Мария Леонидовна Цыплакова (Вариация истории одной из героинь)
Назначение в Кронштадский военно морской госпиталь свалилось на бедную головушку младшего лейтенанта медицинской службы Цыплаковой нежданно-негаданно. Все! Казалось, забыло про нее начальство, ведавшее особо-секретными делами. Жила Мария Леонидовна в комнатухе при военно-морском клубе. Другого помещения не отыскалось. Поселять же симпатичную особнячку в казарме или в одной из квартирок для офицерского состава сочли опасным из-за возможности полового конфликта среди неженатых матросов и офицеров. Все эти рассуждения, конечно же, проходили мимо Марии Леонидовны.
Электроколяска была новейшей модели. Об этом позаботился военно-морской госпиталь, в котором лечились Миша и Светка. И велосипед, подходящий для тандема, тоже был подарок госпиталя. Дальше разматывать природный источник щедрот Миша и Светка решили, что не стоит. Да и к новым именам и фамилиям договорились привыкнуть, хотя между собой продолжали оставаться Мишкой и Светкой. Трагедия, произошедшая с ними, была ужасающе короткой. Продолжительным было не только долечивание, привыкание к новым именам, но и к совершенно невообразимым сексуальным отношениям. Каждый из них старался скрыть свое уродство. Его безногость. Её — рубцы от ожогов. Реальная жизнь оказалась одновременно неумолимей и милосердней. Они снимали половину дома на окраине старого Пярну, за рекой. Если ехать из старого Пярну, который начал строиться еще во времена ливонских рыцарей — германцев, — то окажешься окруженным средневековыми строениями готической формы, острыми, словно копья. Это были, как заведено в больших и малых городах Европы, церкви, мэрия, школа и даже старинная синагога посредине средневекового гетто. Правда, гетто и еврейский храм были разрушены во время войны. Дом, где временно поселились Миша и Светка, стоял над рекой, в тени одичавших яблонь, около моста. Переехать мост и мчаться по шоссе в сторону Тыстамаа было единственным развлечением, которое им позволялось. Миновав старый город и проехав несколько десятков километров, они оказывались в Тыстамаа на даче, принадлежавшей их верному другу — художнику Арно Калеви и его жене Тые Калеви. Арно и Тые они открыли истинные свои имена-фамилии.

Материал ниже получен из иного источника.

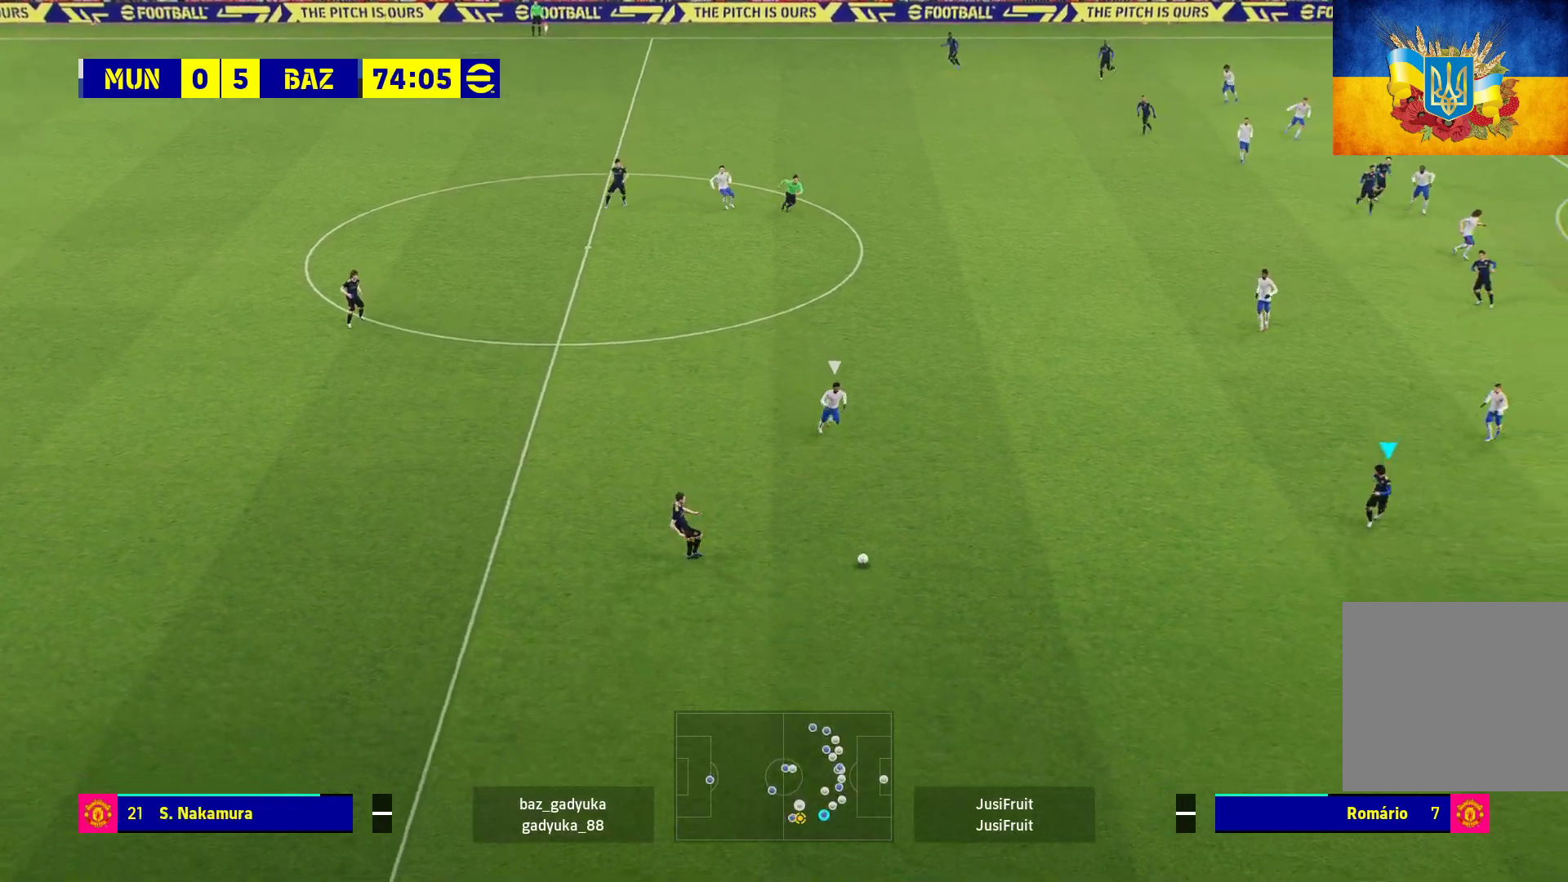
{"buttons": [], "left_stick": "up", "right_stick": "center", "events": [[217, "left_stick", "up"]]}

“Светка, мы должны посоветоваться с Арно,”— сказал Миша, как только въехал в калитку и пересел в домашнее инвалидное кресло с большими колесами.
“О чем, Мишенька, советоваться? С кем?” — горько спросила Светка. Спросила, скорее себя, чем Мишу.
“Прежде всего, с Димкой Бончем. Ты же знаешь, Светочка, как гэбисты организовали брак Бонча и Марии Леонидовны!”
“Да, но родился сын — Сережа Бонч. Ему совсем ни к чему знать подробности своего рождения”.
“А моя скоропалительная женитьба на Маринке, а потом присланная ей моя похоронка?
И Маринкина скоропалитльная женитьба на Даньке, и рождение Петеньки, который может быть таким же моим биологическим сыном, как и Данькиным?”
“Самое смешное, при всей горечи реальности, это наша любовь, Мишка. Я права?”
“В том-то и дело, что права! В том-то и дело, Светка, что ты для меня — самая желанная женщина на свете!”
“И только при тебе я могу носить свои рубцы, не прикрываясь косынкой?”
“Ты же знаешь, Светочка, что все это правда!”
“И все же, как открыться, не разрушив все, что сложилось годами?”
“Это в нашем вымысле, Светочка. А в реальности, ты моя единственная на свете женщина”.
Миша легко приподнял Светку и понес на кровать.
Мало кто знал телефон художника Арно Калеви. Светка и Миша жили у Арно в Тыстамаа. Главная же мастерская Арно была в Пярну. Вообще-то он не любил, чтобы его беспокоили. Жил отшельником со своей женой Тыей. Но Светка и Миша обладали особенным влиянием на Арно. Они встретились на выставке эстонских художников, открывшейся в Таллинне в тот благословенный год, когда Димку Бонча выпустили из лагеря неподалеку от Читы, и он вернулся полный надежд на продолжение работы с воготалом. Тогда ещё не было никакой Марии Леонидовны. Яркими цветами горела любовь Бонча и Светки. Потом, после трагической аварии над атомной подлодке все переменилось. Прошли годы. И вот наконец-то Димка Бонч, Раев, Светка, Маринка Бонч, Миша-офицер, Бурштейны и Ратнеры отдыхали в Пярну. Выставка была открыта в помещении Пярнусского театра, напротив почты. Невозможно было вообразить нечто подобное в России, хотя ветер перемен начал разгуливать и по просторам метрополии. Арно Калеви стоял около огромного полотна. На зеленом фоне которого летали огромные деревья, звери и люди небесно-голубого цвета. Но в какой-то момент людей, зверей и деревья как будто бы втягивало в невидимую воронку, а некоторые не хотели быть втянутыми и сопротивлялись. Но только очень немногим удавалось оставаться в свободном небесно-голубом пространстве. Бурштейн познакомил нас с художником Арно Калеви. Поэтому-то Светка решилась попытать счастья и найти временный приют у Арно. Для себя и Миши. “Вспомнят ли её Арно и Тыя, его жена?”— думала Светка?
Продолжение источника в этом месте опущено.